§ Task to carry out: Swap "Fahrzeuge" for "Modelle" throughout the records below, and reproduce every line with all else left unchanged.

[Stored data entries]
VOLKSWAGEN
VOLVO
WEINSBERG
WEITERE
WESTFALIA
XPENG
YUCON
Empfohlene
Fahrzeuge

§ Answer to this task:
VOLKSWAGEN
VOLVO
WEINSBERG
WEITERE
WESTFALIA
XPENG
YUCON
Empfohlene
Modelle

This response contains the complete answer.